• [GOAL OF THE EXERCISE] Go through the records below and show every line with the string "which".

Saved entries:
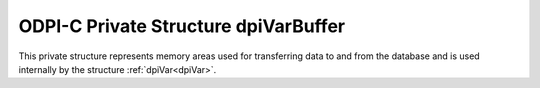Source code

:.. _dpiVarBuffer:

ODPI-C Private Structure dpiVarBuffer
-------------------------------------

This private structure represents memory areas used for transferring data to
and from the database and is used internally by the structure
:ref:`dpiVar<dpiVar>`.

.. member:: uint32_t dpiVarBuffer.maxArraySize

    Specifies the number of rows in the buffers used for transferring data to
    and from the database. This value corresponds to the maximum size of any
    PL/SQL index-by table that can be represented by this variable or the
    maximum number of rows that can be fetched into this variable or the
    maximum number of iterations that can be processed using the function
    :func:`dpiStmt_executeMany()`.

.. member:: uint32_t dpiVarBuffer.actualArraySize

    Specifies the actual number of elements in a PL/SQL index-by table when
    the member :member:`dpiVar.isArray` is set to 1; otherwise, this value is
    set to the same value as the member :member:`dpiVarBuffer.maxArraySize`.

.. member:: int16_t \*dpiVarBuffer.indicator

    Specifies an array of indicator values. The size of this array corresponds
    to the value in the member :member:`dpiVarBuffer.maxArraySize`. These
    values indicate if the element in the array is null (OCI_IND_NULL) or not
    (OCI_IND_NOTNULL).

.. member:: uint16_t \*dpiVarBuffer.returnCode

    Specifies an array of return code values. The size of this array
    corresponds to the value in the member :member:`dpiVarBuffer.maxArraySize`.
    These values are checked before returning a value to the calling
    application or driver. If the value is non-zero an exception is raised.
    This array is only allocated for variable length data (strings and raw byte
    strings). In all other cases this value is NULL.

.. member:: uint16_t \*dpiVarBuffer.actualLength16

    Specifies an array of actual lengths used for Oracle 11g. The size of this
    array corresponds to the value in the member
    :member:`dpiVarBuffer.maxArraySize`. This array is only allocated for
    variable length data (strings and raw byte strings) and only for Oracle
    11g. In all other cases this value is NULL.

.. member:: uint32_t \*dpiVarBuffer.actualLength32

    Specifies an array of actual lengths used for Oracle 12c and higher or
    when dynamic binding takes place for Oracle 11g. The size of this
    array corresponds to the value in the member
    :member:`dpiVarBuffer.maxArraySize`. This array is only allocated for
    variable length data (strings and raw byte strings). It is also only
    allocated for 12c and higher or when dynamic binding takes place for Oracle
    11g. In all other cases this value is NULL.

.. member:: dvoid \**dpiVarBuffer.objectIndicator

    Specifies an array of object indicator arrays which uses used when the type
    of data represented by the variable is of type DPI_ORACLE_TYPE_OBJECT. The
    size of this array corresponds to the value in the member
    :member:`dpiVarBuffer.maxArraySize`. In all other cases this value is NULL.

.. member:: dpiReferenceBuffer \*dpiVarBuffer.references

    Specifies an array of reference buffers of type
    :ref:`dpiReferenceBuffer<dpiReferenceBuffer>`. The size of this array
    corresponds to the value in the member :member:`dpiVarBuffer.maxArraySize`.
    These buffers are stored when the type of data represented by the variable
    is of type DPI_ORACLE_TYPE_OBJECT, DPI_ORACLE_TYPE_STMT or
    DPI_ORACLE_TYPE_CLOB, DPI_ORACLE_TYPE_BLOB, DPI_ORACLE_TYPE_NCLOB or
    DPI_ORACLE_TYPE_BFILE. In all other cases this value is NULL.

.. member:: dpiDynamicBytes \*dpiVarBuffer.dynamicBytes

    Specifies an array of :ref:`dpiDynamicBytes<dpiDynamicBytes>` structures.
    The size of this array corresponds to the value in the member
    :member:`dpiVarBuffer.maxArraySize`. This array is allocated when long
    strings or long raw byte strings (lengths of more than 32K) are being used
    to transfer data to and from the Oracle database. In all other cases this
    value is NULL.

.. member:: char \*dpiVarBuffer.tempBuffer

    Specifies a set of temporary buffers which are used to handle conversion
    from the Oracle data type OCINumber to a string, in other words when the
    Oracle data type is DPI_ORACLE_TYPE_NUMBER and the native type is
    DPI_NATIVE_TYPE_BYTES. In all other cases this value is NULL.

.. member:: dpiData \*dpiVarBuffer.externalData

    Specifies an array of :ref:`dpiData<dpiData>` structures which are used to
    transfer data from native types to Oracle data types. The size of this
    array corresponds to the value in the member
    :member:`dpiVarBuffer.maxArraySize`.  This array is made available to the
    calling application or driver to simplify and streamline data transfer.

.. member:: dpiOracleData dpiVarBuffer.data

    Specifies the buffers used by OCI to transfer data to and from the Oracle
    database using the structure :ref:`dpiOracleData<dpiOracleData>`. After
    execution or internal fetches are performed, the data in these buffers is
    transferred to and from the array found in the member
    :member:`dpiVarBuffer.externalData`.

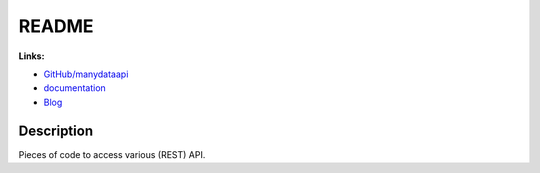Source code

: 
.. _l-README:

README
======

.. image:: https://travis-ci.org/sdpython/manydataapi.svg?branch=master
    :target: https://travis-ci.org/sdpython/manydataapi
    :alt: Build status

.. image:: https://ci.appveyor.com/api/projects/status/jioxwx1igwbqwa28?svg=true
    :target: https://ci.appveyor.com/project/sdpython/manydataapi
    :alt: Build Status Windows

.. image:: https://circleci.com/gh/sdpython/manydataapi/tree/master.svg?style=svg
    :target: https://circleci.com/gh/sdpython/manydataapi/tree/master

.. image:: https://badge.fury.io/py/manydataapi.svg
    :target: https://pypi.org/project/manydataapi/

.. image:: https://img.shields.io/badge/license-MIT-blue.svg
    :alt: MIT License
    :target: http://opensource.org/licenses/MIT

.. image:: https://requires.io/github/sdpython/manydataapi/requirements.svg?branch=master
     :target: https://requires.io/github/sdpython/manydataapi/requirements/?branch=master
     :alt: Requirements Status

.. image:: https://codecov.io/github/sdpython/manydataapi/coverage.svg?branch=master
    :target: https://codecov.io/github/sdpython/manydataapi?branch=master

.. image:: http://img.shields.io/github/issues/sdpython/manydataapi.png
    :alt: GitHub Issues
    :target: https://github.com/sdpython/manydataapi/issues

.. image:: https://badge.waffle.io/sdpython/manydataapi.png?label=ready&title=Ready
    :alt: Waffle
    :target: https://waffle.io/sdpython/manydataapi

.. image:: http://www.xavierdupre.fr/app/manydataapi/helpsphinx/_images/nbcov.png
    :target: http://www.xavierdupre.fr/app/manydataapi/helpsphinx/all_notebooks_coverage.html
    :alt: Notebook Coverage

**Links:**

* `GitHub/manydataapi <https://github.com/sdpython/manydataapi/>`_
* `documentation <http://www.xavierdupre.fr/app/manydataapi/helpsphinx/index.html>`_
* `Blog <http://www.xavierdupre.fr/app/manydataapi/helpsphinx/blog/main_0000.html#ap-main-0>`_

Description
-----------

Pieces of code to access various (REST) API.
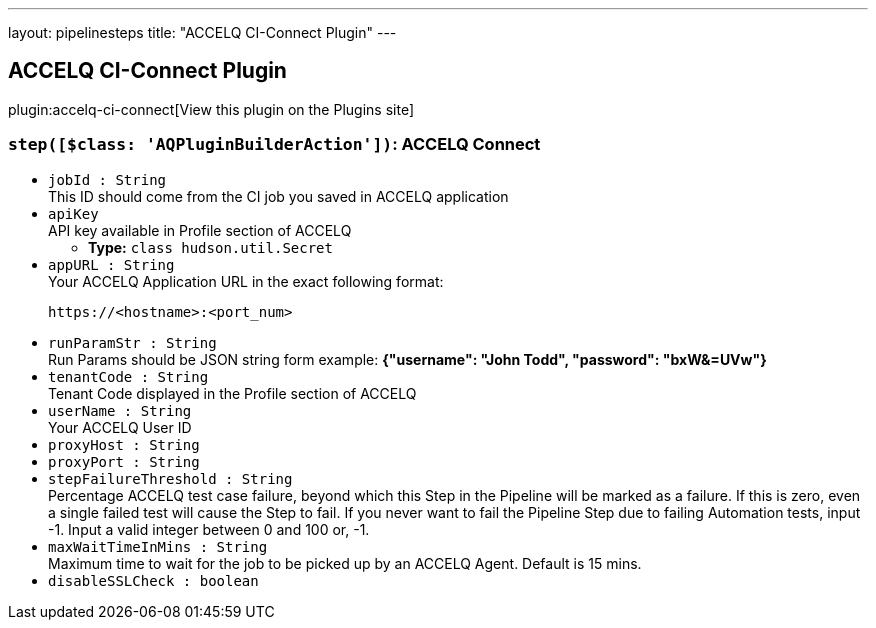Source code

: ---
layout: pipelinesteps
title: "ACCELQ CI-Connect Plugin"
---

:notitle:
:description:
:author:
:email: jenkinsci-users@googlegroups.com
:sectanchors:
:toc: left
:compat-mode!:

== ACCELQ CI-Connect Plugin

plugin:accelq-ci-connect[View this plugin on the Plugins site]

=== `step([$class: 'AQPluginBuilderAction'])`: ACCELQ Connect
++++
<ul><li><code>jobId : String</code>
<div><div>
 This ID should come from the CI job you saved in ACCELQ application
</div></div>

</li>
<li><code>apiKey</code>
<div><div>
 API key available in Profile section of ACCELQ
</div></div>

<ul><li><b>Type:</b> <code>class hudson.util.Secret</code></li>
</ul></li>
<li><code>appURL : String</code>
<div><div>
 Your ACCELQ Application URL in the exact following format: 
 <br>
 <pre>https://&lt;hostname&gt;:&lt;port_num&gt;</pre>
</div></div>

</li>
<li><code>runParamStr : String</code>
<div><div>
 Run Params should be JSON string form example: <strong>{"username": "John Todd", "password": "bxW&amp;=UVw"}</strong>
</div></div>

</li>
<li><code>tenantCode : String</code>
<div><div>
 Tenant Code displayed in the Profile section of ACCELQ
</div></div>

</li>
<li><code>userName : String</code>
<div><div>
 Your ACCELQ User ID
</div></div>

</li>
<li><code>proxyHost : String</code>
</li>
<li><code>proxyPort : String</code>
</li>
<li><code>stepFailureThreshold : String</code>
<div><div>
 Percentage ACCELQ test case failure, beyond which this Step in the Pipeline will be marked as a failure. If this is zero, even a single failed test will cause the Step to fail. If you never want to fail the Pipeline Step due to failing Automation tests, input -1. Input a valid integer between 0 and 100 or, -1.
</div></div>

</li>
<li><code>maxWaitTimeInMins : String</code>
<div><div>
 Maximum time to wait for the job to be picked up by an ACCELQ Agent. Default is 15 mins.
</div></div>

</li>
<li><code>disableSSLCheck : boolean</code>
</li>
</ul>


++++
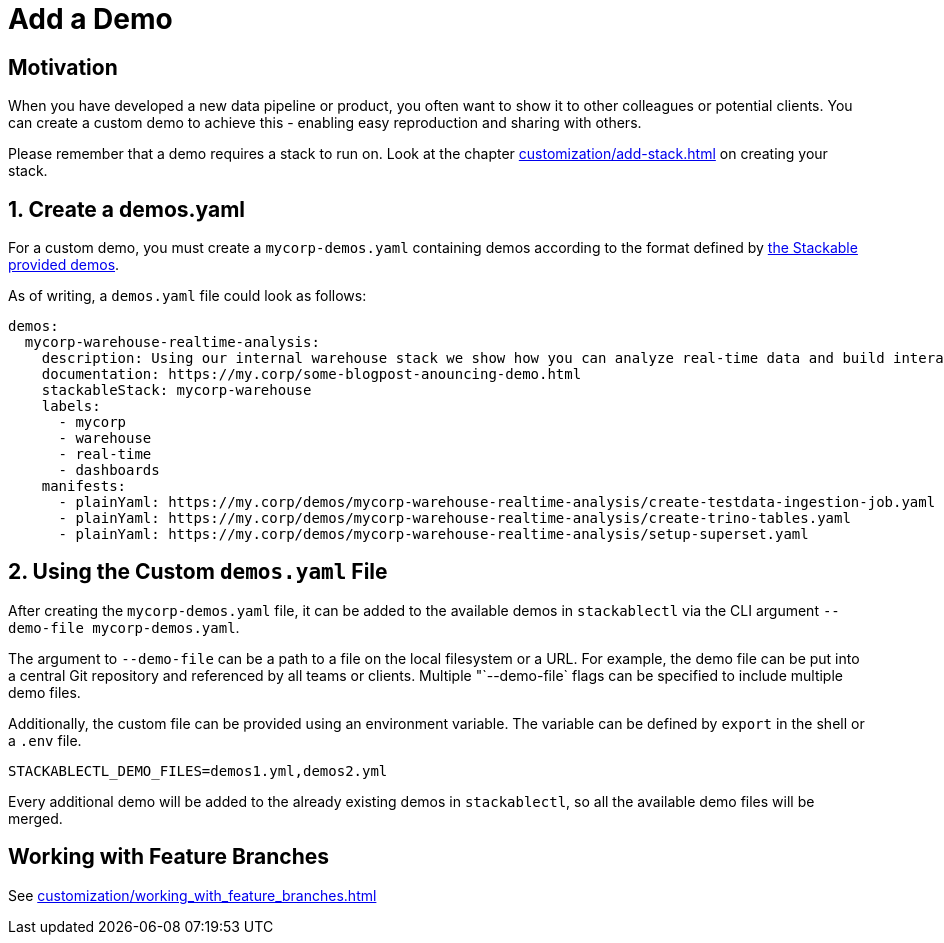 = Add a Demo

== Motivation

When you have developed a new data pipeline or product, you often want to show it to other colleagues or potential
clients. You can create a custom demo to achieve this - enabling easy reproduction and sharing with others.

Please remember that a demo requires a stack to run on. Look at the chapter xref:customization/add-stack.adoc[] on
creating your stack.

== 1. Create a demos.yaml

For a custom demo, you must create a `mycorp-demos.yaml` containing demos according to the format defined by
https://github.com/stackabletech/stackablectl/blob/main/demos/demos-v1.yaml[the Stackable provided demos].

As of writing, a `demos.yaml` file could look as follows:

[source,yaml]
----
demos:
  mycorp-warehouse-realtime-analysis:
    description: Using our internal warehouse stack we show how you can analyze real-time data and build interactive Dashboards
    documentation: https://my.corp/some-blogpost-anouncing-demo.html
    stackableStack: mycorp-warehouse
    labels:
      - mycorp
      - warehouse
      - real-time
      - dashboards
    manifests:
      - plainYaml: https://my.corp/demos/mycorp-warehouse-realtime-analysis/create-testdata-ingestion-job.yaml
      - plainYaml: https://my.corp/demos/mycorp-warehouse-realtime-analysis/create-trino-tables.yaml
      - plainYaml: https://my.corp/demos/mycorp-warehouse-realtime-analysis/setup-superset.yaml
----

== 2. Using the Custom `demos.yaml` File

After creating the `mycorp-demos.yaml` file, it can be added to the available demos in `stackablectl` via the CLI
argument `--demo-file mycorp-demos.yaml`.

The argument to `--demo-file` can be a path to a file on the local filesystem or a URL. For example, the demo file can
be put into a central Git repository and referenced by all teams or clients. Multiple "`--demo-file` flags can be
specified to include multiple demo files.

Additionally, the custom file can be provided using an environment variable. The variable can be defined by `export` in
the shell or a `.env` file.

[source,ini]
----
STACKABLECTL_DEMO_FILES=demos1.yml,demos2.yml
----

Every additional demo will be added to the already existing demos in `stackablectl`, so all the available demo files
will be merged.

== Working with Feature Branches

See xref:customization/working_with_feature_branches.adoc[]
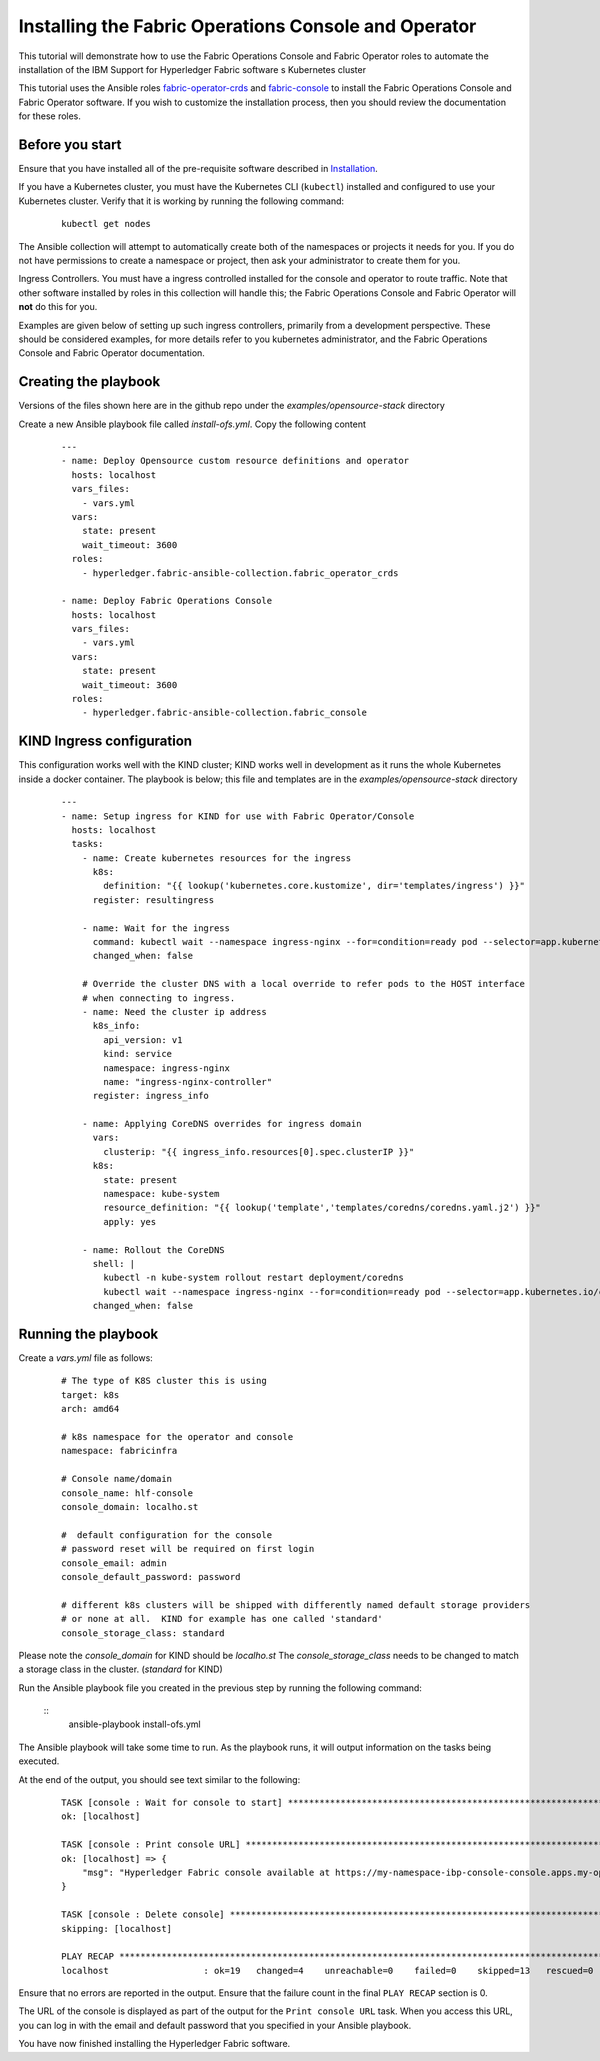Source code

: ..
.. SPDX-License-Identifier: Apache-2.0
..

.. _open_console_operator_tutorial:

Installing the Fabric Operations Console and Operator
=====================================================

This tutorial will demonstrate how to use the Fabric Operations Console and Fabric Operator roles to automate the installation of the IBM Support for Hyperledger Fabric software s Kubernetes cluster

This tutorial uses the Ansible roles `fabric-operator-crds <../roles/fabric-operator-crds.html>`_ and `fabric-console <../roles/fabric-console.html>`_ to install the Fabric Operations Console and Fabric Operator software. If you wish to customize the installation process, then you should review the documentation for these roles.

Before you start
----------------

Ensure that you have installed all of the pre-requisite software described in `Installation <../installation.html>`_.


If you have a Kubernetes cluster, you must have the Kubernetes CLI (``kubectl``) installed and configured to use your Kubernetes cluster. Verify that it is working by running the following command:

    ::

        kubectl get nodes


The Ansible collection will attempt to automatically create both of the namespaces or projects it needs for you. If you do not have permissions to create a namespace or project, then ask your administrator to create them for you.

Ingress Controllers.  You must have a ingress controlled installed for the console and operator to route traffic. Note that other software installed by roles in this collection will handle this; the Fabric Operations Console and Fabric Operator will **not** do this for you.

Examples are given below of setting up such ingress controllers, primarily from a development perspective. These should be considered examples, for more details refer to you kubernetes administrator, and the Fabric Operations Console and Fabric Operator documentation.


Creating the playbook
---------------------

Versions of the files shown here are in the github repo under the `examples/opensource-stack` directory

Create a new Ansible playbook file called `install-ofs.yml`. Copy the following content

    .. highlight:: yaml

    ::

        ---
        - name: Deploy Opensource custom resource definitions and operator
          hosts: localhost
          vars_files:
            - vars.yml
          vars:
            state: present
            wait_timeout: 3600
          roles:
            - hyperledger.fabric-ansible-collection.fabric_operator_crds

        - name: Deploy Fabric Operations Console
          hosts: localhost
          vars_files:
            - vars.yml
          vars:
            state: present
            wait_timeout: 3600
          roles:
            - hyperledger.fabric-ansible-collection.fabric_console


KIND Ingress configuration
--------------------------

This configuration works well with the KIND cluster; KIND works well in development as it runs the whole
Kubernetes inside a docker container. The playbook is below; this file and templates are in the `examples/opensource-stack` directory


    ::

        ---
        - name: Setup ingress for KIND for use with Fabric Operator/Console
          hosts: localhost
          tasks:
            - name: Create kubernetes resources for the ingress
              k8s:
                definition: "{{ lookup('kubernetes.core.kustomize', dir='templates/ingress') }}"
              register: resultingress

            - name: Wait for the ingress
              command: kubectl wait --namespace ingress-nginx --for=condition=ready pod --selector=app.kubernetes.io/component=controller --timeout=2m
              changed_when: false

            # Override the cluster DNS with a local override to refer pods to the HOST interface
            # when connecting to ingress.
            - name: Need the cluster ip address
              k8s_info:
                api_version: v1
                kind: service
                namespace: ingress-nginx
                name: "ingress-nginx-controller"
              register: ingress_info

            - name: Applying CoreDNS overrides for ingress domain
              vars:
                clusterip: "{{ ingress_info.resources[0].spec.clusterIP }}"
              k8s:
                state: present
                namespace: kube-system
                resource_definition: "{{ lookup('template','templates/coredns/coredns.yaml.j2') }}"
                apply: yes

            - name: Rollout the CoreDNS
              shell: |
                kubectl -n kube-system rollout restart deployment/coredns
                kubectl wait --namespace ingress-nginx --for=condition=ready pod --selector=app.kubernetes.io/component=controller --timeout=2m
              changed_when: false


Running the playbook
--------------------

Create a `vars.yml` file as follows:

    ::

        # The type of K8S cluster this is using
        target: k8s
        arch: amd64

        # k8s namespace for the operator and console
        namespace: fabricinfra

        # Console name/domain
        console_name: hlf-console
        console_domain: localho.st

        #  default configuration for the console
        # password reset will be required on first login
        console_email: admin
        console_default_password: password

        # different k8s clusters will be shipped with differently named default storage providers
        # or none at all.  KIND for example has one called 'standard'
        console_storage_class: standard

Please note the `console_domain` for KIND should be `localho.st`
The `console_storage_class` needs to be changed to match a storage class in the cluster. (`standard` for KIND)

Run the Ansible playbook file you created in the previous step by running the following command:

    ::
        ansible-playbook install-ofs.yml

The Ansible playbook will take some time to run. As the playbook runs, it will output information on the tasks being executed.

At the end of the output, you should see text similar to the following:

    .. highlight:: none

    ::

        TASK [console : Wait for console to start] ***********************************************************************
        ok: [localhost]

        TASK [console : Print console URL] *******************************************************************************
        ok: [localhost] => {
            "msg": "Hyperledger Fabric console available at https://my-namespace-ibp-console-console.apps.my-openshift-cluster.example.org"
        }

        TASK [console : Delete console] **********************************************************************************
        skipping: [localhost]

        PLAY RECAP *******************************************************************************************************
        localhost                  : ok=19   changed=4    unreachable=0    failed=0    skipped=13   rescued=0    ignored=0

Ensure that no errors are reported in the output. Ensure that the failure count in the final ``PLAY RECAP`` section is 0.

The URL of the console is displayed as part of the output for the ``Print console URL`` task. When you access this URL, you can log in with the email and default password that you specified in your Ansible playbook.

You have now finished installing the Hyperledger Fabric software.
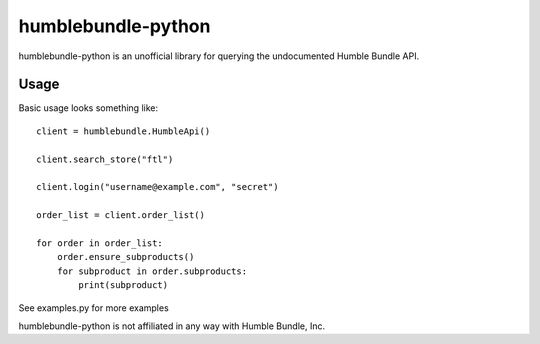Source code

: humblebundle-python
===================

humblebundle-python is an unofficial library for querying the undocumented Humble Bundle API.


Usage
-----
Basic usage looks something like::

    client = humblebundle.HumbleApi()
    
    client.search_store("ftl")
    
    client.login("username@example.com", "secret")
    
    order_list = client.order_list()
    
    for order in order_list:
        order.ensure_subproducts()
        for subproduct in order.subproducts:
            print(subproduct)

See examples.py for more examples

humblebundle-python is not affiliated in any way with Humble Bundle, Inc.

• [TASK RESULT]
    Specifies an array of object indicator arrays which uses used when the type
    Specifies a set of temporary buffers which are used to handle conversion
    Specifies an array of :ref:`dpiData<dpiData>` structures which are used to
 Percentage ACCELQ test case failure, beyond which this Step in the Pipeline will be marked as a failure. If this is zero, even a single failed test will cause the Step to fail. If you never want to fail the Pipeline Step due to failing Automation tests, input -1. Input a valid integer between 0 and 100 or, -1.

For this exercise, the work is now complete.